DATA

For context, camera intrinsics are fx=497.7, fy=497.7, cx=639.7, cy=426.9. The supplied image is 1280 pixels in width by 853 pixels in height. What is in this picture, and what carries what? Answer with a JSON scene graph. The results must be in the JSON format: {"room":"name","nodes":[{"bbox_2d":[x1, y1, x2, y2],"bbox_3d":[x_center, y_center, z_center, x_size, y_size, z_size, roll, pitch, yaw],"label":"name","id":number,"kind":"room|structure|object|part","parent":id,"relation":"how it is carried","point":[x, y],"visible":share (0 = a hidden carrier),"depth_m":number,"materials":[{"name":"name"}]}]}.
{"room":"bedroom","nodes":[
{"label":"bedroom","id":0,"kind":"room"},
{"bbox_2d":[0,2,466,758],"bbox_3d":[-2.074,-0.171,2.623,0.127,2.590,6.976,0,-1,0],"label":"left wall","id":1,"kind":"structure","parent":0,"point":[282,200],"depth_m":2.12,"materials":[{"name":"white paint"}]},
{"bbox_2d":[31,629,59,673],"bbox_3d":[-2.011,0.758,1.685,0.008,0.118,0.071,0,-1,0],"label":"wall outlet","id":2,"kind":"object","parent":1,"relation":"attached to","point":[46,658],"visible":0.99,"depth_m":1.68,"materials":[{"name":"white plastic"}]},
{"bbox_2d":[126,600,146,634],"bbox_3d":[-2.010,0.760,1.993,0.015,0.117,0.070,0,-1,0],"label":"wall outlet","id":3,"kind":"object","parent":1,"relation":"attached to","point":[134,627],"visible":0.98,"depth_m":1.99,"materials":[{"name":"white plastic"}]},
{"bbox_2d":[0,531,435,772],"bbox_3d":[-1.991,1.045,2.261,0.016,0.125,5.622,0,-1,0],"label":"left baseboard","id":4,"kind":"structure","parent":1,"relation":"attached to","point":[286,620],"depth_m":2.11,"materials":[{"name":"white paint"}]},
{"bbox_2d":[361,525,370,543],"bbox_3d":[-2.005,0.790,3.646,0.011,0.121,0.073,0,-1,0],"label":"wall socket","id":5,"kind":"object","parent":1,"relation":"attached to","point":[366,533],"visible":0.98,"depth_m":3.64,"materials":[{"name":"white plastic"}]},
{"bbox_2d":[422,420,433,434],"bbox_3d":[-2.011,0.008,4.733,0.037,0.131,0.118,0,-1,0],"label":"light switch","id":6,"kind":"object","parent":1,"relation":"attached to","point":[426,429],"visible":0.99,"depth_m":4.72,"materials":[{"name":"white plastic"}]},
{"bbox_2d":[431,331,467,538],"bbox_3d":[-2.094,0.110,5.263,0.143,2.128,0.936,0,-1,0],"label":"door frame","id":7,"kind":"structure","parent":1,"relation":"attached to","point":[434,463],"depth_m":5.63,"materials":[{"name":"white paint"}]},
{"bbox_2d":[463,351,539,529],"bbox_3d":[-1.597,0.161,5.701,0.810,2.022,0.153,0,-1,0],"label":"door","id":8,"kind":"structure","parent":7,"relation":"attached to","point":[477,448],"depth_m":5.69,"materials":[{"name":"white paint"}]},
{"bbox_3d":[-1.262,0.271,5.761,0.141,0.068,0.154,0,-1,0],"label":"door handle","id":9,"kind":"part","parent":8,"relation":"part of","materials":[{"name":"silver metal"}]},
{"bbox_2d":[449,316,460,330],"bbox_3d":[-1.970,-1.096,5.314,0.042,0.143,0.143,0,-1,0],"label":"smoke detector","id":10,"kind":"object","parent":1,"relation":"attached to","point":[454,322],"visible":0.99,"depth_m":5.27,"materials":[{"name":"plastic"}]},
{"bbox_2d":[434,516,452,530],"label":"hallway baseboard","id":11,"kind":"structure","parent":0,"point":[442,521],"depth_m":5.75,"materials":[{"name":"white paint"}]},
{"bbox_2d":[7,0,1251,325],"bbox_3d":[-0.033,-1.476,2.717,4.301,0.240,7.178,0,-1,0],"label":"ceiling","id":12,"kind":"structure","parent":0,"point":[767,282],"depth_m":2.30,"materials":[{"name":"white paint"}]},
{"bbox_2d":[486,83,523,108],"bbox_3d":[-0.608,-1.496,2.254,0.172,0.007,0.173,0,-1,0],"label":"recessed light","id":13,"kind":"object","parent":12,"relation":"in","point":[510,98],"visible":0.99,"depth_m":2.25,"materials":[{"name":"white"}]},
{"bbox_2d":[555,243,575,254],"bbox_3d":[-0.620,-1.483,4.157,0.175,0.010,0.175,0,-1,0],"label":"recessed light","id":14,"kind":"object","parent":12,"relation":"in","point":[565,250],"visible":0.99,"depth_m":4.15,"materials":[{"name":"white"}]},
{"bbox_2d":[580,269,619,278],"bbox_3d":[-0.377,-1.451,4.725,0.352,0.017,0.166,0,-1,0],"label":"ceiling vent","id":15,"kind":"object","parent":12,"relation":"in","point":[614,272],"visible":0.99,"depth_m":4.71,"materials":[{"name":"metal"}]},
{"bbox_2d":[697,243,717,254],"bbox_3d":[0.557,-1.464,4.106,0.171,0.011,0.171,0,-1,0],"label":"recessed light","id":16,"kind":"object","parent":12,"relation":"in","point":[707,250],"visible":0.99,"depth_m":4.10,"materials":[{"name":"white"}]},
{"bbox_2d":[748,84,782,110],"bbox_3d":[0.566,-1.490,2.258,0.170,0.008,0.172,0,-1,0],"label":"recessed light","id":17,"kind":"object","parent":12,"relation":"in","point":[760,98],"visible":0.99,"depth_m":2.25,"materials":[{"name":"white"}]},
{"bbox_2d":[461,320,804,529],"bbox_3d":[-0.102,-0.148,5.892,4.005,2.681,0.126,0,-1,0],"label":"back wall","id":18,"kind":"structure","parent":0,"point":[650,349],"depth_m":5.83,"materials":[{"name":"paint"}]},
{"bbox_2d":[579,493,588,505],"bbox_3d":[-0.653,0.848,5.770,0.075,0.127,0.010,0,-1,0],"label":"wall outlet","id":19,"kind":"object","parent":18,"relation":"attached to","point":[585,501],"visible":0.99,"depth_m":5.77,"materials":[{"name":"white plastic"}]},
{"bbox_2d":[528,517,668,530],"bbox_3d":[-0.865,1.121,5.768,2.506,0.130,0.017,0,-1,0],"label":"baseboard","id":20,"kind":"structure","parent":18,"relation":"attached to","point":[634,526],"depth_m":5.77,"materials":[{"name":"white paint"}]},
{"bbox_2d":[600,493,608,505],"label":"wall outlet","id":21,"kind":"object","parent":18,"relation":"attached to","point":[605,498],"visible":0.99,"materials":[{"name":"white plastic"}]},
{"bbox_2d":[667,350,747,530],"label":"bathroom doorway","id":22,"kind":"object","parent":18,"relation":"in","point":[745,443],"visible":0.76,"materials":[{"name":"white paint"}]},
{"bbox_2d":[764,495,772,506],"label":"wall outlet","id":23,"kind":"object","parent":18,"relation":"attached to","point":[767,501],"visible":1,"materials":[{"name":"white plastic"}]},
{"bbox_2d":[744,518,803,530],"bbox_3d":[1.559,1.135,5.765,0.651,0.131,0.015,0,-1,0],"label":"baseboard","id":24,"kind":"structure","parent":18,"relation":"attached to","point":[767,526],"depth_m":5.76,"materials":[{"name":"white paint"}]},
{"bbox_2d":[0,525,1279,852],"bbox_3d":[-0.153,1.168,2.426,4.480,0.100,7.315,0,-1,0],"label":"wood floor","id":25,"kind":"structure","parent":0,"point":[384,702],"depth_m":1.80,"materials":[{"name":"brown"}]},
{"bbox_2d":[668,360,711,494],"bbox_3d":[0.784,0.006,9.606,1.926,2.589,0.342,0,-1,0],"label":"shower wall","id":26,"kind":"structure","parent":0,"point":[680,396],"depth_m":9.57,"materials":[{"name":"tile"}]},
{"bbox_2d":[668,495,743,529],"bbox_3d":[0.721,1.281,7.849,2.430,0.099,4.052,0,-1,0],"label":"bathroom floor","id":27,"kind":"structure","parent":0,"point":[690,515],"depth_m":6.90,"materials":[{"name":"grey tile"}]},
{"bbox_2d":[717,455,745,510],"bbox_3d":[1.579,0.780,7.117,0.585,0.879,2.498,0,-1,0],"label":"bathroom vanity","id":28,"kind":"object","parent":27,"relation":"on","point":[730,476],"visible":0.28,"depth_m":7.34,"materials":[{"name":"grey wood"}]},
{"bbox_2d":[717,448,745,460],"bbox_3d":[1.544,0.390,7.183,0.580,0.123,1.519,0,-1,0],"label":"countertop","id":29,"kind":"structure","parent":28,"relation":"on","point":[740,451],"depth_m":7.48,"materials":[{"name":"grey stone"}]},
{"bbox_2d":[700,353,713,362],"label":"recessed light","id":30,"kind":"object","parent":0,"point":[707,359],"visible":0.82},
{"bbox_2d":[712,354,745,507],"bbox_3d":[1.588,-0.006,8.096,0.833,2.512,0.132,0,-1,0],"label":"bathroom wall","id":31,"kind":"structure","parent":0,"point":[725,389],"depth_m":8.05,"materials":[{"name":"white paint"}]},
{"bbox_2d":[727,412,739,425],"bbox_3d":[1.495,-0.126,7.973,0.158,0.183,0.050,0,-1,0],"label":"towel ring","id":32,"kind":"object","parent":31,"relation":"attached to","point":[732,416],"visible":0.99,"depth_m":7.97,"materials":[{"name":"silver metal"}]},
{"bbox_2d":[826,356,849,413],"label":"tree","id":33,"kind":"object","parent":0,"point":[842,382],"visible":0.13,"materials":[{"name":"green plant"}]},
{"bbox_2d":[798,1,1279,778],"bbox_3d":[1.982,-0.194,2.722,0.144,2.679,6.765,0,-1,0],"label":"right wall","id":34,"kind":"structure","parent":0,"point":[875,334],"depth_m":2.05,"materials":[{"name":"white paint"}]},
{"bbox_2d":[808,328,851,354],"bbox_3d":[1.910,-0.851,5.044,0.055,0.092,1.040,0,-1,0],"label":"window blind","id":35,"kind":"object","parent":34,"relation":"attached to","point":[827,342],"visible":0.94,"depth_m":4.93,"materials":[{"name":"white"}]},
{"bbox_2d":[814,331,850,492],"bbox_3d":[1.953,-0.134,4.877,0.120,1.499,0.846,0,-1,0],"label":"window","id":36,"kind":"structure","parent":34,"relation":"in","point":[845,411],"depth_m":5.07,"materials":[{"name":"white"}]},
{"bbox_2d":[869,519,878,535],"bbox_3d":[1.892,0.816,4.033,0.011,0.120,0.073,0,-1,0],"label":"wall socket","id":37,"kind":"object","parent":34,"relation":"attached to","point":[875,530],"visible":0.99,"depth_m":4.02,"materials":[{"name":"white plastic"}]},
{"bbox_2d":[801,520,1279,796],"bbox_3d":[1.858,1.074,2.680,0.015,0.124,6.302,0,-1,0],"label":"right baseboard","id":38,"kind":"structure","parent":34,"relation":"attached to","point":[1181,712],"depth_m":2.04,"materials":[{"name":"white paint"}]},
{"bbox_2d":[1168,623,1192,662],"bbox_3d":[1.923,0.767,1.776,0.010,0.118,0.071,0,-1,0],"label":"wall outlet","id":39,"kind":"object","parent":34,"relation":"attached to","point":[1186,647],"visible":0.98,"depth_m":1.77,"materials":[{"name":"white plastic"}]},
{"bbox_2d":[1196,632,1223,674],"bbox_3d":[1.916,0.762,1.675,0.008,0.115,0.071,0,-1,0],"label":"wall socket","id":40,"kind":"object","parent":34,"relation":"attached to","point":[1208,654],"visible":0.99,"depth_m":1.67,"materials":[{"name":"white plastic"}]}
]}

TASK TO COMPLETE
Your task is to find each line in the entries that contains the string "silver" and copy it.

ANSWER SPACE
{"bbox_3d":[-1.262,0.271,5.761,0.141,0.068,0.154,0,-1,0],"label":"door handle","id":9,"kind":"part","parent":8,"relation":"part of","materials":[{"name":"silver metal"}]},
{"bbox_2d":[727,412,739,425],"bbox_3d":[1.495,-0.126,7.973,0.158,0.183,0.050,0,-1,0],"label":"towel ring","id":32,"kind":"object","parent":31,"relation":"attached to","point":[732,416],"visible":0.99,"depth_m":7.97,"materials":[{"name":"silver metal"}]},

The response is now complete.